- [Text provided]
::::
WTF is Nostr | Guest Appearance on TSPCJun 19

  • David Bennett says Nostr is a decentralized communication protocol, not an app or platform, built around public-private key pairs using the same Elliptic Curve Digital Signature Algorithm (ECDSA) as Bitcoin.
  • Bennett explains that Nostr's protocol defines a simple 'event' with six components: an ID, a kind (like text), a pub key, a timestamp, content, and a signature from your private key.
  • Jack Spirico notes Twitter, Facebook, and Instagram are walled gardens because they own the protocol, the client, and your identity; Nostr separates these, making your public key your own portable identity.
  • Bennett warns that anyone can log into Nostr with your public key and see your entire feed exactly as you see it, except for your end-to-end encrypted direct messages.
  • Bennett states your Nostr user experience depends on your client and which relays you connect to; connecting to many relays can duplicate data and drain your phone's battery and data plan.
  • Spirico compares Nostr's early friction to Lightning Network's evolution, noting it's a two-year-old protocol where market solutions like paid relays are already emerging to filter spam.
  • Bennett says Nostr's first major application recreates Twitter, but the protocol enables novel tools combining non-value communication with value transfer, like embedding Lightning invoices in notes for direct sales.
  • Bennett explains 'zaps' are a distinct Nostr event kind that enable tipping; clients like Damus or web apps with Alby can generate Lightning payments directly to a note or profile.
  • Bennett notes Nostr notes cannot be deleted once published, analogous to Bitcoin transactions; he cites BTC Gandalf accidentally posting his private key, permanently compromising that account.
  • Bennett argues Nostr is hard to stop because its protocol is lightweight and open-source, allowing anyone to run a relay; from 20 relays in mid-December 2022, he now sees over 500.
  • Bennett describes using Nostr's NIP-05 to verify identity by placing protocol data on your own website's `.well-known` directory, providing a layer of trust beyond a basic public key.
::::
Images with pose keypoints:
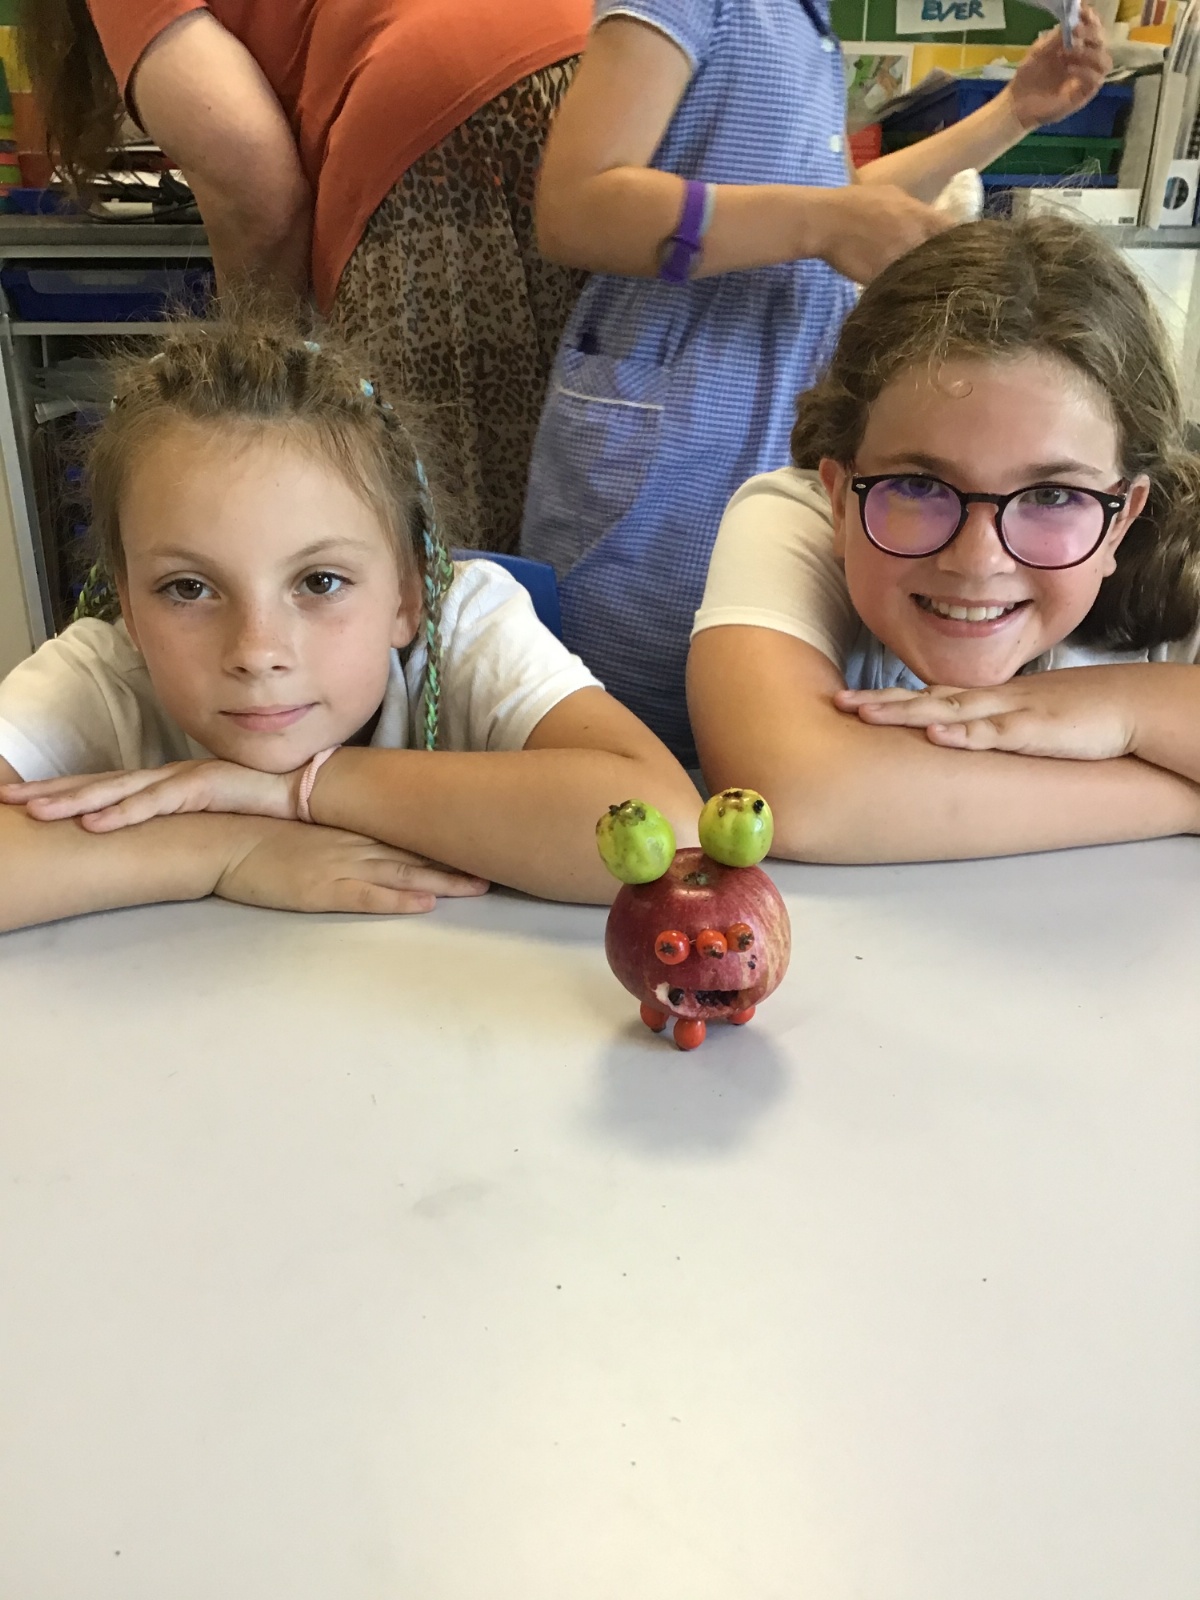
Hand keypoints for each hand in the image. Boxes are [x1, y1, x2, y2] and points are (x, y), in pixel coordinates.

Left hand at [0, 757, 297, 829]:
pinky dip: (123, 813)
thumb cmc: (268, 805)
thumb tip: (164, 846)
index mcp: (168, 783)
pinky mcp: (205, 787)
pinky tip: (94, 824)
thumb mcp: (215, 817)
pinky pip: (157, 803)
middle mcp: (169, 776)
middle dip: (51, 791)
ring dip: (75, 801)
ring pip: (119, 790)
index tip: (27, 801)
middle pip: (99, 783)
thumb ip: (187, 825)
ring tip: (37, 812)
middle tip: (7, 799)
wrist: (313, 790)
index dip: (65, 792)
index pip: (107, 787)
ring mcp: (185, 779)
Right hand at [216, 821, 489, 914]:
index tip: (478, 838)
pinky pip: (367, 897)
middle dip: (458, 859)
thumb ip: (337, 834)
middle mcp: (353, 844)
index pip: (407, 833)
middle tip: (500, 861)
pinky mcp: (321, 890)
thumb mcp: (307, 830)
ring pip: (402, 874)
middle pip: (416, 852)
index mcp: (350, 829)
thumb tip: (362, 838)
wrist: (219, 839)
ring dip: (442, 880)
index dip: (444, 838)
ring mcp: (339, 866)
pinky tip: (425, 903)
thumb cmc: (257, 835)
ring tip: (480, 885)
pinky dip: (398, 900)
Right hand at [808, 185, 953, 283]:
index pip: (955, 233)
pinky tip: (903, 294)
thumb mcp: (892, 194)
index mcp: (921, 216)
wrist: (825, 221)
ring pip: (923, 277)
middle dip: (945, 267)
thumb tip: (930, 217)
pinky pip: (900, 289)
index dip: (960, 244)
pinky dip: (903, 292)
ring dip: (925, 282)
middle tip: (945, 274)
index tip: (959, 252)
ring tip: (926, 288)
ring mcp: (899, 260)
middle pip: (944, 259)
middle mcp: (915, 238)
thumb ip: (915, 209)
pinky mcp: (882, 278)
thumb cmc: (855, 203)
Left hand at [833, 668, 1138, 760]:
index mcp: (986, 700)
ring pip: (948, 711)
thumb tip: (959, 740)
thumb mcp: (1024, 721)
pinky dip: (964, 734)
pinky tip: (936, 734)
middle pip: (924, 700)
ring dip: (905, 712)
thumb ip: (991, 729)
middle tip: (837, 703)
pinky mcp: (1034, 731)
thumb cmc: (1078, 715)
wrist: (1129, 705)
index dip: (887, 698)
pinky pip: (994, 733)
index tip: (848, 701)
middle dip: (880, 702)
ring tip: (866, 715)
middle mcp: (990, 701)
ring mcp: (1010, 712)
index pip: (927, 696)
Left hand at [1005, 6, 1110, 132]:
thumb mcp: (1041, 50)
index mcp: (1076, 46)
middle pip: (1102, 42)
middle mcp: (1085, 60)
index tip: (1084, 12)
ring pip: (1105, 61)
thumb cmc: (1029, 75)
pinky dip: (1085, 72)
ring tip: (1069, 53)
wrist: (1019, 103)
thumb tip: (1074, 19)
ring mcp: (1086, 78)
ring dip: (1089, 53)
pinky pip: (1096, 80)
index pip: (1093, 29)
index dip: (1092, 19)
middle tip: (1076, 31)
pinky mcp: (1084, 95)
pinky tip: (1069, 69)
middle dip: (1091, 33)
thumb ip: (1057, 36)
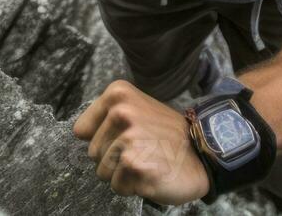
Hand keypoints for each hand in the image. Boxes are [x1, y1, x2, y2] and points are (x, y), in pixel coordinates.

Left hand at [72, 80, 210, 204]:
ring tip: (147, 161)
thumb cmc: (167, 136)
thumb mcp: (138, 109)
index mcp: (118, 94)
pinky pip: (117, 186)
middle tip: (142, 151)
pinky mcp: (134, 165)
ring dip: (122, 174)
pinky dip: (132, 187)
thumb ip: (108, 116)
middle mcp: (121, 112)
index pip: (82, 130)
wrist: (204, 153)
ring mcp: (128, 138)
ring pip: (102, 172)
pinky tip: (151, 174)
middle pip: (92, 153)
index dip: (104, 140)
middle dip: (113, 159)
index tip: (128, 137)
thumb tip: (78, 132)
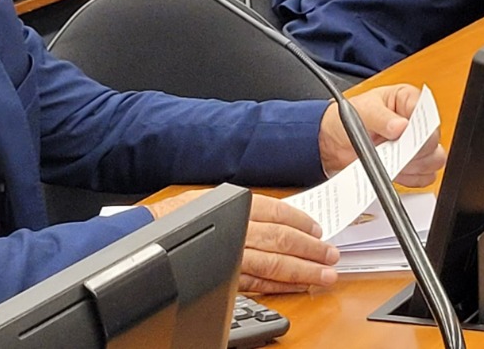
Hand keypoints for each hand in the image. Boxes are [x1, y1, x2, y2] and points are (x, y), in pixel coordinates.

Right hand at [147, 189, 339, 293]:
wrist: (152, 232)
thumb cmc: (185, 213)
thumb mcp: (219, 197)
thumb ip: (251, 207)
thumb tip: (287, 218)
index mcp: (238, 205)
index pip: (279, 212)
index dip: (303, 223)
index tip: (319, 231)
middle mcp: (237, 230)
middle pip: (282, 240)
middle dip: (311, 250)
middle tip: (331, 255)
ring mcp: (232, 256)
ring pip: (274, 265)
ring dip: (303, 271)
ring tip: (324, 275)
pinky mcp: (227, 276)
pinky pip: (259, 284)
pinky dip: (281, 287)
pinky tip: (297, 287)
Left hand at [318, 84, 445, 186]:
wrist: (334, 142)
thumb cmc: (346, 119)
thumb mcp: (360, 112)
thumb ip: (380, 118)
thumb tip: (401, 126)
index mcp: (408, 100)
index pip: (427, 115)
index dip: (420, 129)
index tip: (404, 136)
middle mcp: (416, 122)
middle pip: (434, 141)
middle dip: (414, 150)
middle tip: (393, 151)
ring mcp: (416, 145)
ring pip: (434, 161)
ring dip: (414, 166)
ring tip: (390, 160)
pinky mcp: (413, 165)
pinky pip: (424, 177)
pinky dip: (411, 178)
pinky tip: (393, 171)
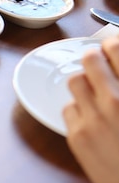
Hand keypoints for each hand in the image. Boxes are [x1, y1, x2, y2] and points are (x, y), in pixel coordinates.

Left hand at [63, 37, 118, 182]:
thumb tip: (114, 72)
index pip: (114, 49)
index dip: (110, 45)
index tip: (110, 48)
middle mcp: (114, 101)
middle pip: (90, 60)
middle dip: (93, 58)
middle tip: (96, 62)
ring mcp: (93, 119)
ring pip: (75, 82)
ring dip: (84, 84)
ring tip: (92, 93)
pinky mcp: (77, 137)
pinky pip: (68, 109)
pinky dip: (78, 111)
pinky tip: (89, 119)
::::
- [Instructions]
• a. Retype the part of the Nostr summary starting with "WTF is Nostr" and going on through "(ECDSA) as Bitcoin.".
• b. Answer these questions using the Nostr summary:
(i) How many components does a Nostr event have, according to Bennett?
(ii) How many relays were there in mid-December 2022, according to Bennett?
(iii) Which Nostr feature does Bennett describe using to verify identity?

- [Results of the exercise]
• a.
WTF is Nostr | Guest Appearance on TSPCJun 19

  • David Bennett says Nostr is a decentralized communication protocol, not an app or platform, built around public-private key pairs using the same Elliptic Curve Digital Signature Algorithm (ECDSA) as Bitcoin.

• b.
(i) Six.
(ii) 20.
(iii) NIP-05.